After the LeanProcrastination session at the AgileCoachCamp US in September, Matt Barcomb and I started talking about working on practical examples to actually teach lean procrastination. This is what we’ve come up with. We submitted the session to ACCU and XP2012, and interested to do it at other conferences as well. We’re still in the process of fleshing out the details, yet we’re pretty sure we’ll make it a blast.

A big thank you goes to all the people who’ve contributed with feedback and direct input to this “management mind map“: Marc Bless, Ivana Gancheva, Chris Matts, Olav Maassen, Liz Keogh, Ken Power, and to people whose ideas we build upon: Bjarte Bogsnes, Daniel Pink, Edwin Hutchins, and lots of people at XPDays, AgileCoachCamps (especially in Norway)

Tutorial Session—90-180min

“Lean Procrastination is an emergent approach to decision making which aims to decouple and decompose the batch size of decisions in order to create a fluid ecosystem that allows available capacity and valuable options to meet naturally in a more optimal phase space.”

Practitioners of Lean Procrastination use an amalgamation of Real Options, Distributed Cognition, Lean Startup concepts as well as other tools to enable Deliberate Discovery and Drive, leading to the flexible and effective creation of value. They achieve validated learning by using fast feedback loops and real metrics and they lead by example during lean-agile transformations.

In this tutorial, Matt and Olaf share their ideas and experiences about using Lean Procrastination techniques to support agile transitions at any level within an organisation. Learn how Lean Procrastination serves as an enabler for lasting cultural change, making possible Agile Budgeting, Innovation Accounting, Lean Portfolio Management and, Organisational Kanban.

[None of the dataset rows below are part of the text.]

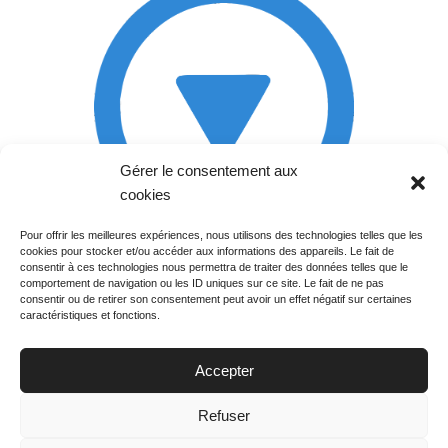
Gérer le consentement aux
cookies
Pour offrir les meilleures expériences, nous utilisons des technologies telles que les
cookies pour stocker et/ou accéder aux informations des appareils. Le fait de
Rechercher votre
consentir à ces technologies nous permettra de traiter des données telles que le
programme
comportement de navigation ou les ID uniques sur ce site. Le fait de ne pas
consentir ou de retirer son consentement peut avoir un effet négatif sur certaines
caractéristiques et fonctions.
Accepter
Votre soirée :
Refuser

Join Olaf and Matt for a menagerie of practical exercises and all new interactive games such as Black Jack Pivoting, Words of Uncertainty, Too Late Success Stories, and whatever else they invent until May :)

Bios

Matt Barcomb (@mattbarcomb) is passionate about building collaborative, cross-functional teams; enjoys being out-of-doors; loves punning; and thrives on guiding organizations towards holistic, sustainable, emergent improvement. Matt started programming as a wee lad and eventually wound up getting paid for it. It took him nearly 10 years before he realized that the “people problem” was the biggest issue facing most software development. Since then he has spent his time and energy trying to find interesting ways of making the business-software universe a better place to work, play and do business. Matt currently resides in Cleveland and is employed with LeanDog where he keeps especially busy with organizational transformations, and shares his insights on his blog http://blog.risingtideharbor.com/.

Olaf Lewitz:
I am an agile42 Coach, Idea Farmer and Linchpin.
I inspire people to improve the way they work.
I inspire managers to make their organisations more effective.
“Prepare to be surprised” is a motto I live and work by (and it goes both ways!).
I am a skeptical empiricist, lean procrastinator and change agent. I try to let myself be perpetually perplexed.
As a coach, my motto is that of NannyMcPhee:
“When you need me, but do not want me, I must stay. When you want me, but no longer need me, then I have to go.”